▸ **Required work**
From the entries below, copy out all lines holding "with".

(Dataset entries)
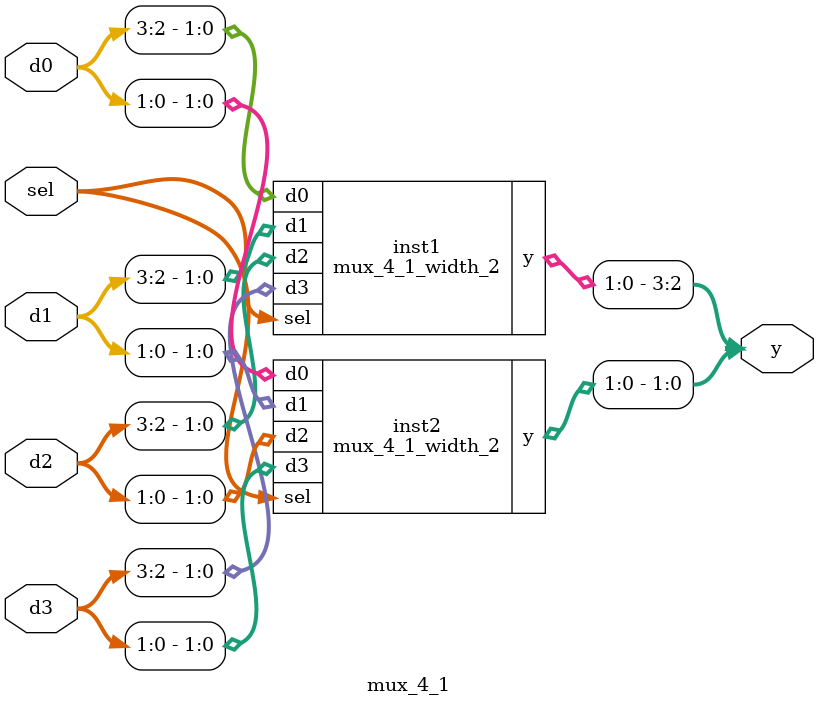
<source format=sv>

module mux_4_1_width_2
(
  input  [1:0] d0, d1, d2, d3,
  input  [1:0] sel,
  output [1:0] y
);

  assign y = sel [1] ? (sel [0] ? d3 : d2)
                     : (sel [0] ? d1 : d0);

endmodule

//----------------------------------------------------------------------------
// Task
//----------------------------------------------------------------------------

module mux_4_1
(
  input  [3:0] d0, d1, d2, d3,
  input  [1:0] sel,
  output [3:0] y
);

  // Task:
  // Implement mux_4_1 with 4-bit data
  // using two instances of mux_4_1_width_2 with 2-bit data
  mux_4_1_width_2 inst1
  (
    d0[3:2], d1[3:2], d2[3:2], d3[3:2], sel, y[3:2]
  );

  mux_4_1_width_2 inst2
  (
    d0[1:0], d1[1:0], d2[1:0], d3[1:0], sel, y[1:0]
  );

endmodule

</source>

▸ **Response to the exercise**
  // Implement mux_4_1 with 4-bit data
  // using two instances of mux_4_1_width_2 with 2-bit data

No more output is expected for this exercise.